* **Work order 1**
In the passage on identifying a brushless DC motor, explain what happens in the power line once the motor starts rotating. Answer in one to three sentences.
* **Work order 2**
According to the passage on identifying a brushless DC motor, at what example time interval does the current detector 152 sample the driving current?
* **Work order 3**
Continue the passage on identifying a brushless DC motor, starting after its last sentence.

══ Selected extract

The user system 100 further includes, for example, a DC power supply 151, a current detector 152, and a discriminator 153. In a case of referring to a block configuration inside the user system 100 or the identification device 100, the constituent elements of the controller 110, the DC power supply 151, the current detector 152, and the discriminator 153 may be collectively referred to simply as “controller 110”.
The DC power supply 151 is a constant voltage source, and generates a motor power supply voltage Vmot (for example, 7.0 to 13.8 V) to be supplied to the brushless DC motor 200 in motor drive during normal operation and identification. The motor drive during normal operation means driving the motor in a state where an inverter 230 of the brushless DC motor 200 is operated by supplying power to the inverter 230. The DC power supply 151 may include a current limiting function for limiting the current.
The current detector 152 detects a driving current flowing through the power line in identification of a type of the brushless DC motor 200. The current detector 152 detects (or samples) a driving current at time intervals of 50 μs, for example. When the brushless DC motor 200 starts rotating, a driving current starts flowing in the power line, and eventually reaches a threshold value. The threshold value is a current equal to or less than a rated current, and is set to half the rated current, for example.

════
══ Available data

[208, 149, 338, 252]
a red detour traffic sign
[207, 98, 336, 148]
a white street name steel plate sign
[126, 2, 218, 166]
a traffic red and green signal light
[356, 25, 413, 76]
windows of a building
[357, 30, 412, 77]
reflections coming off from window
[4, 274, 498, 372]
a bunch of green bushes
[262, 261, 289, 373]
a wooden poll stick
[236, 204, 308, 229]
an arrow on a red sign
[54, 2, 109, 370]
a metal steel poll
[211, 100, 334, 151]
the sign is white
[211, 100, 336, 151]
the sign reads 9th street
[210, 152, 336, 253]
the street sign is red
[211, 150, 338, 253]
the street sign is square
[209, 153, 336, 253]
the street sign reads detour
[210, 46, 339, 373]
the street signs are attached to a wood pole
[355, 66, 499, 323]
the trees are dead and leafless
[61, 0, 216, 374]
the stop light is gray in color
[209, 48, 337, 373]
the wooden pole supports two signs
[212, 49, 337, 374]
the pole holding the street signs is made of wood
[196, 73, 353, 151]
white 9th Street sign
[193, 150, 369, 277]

════

* **Answer section 1**
When the brushless DC motor 200 starts rotating, a driving current begins to flow in the power line and eventually reaches a threshold value. That threshold is a current equal to or less than the rated current, for example half of it.

* **Answer section 2**
It samples the driving current at intervals of 50 μs.

* **Answer section 3**
The discriminator 153 measures reaching time until a driving current reaches the threshold value by monitoring a current detection value output from the current detector 152. In the present example embodiment, the reaching time differs depending on types of a plurality of brushless DC motors. Furthermore, the discriminator 153 discriminates a type of the brushless DC motor 200 based on the measured reaching time. The discriminator 153 is typically mounted on the controller 110.
FIG. 2 is referred to again.
The brushless DC motor 200 is, for example, a DC fan having an impeller. The brushless DC motor 200 is, for example, an axial fan, a centrifugal fan, a crossflow fan, or a sirocco fan. The brushless DC motor 200 typically includes a regulator 210, a motor drive IC 220, an inverter 230, a circuit board CB on which those electronic components are mounted, a coil 240, and a Hall element 250. For example, the regulator 210, the motor drive IC 220, the inverter 230, and the Hall element 250 constitute a motor drive circuit for energizing the coil 240 to drive the motor.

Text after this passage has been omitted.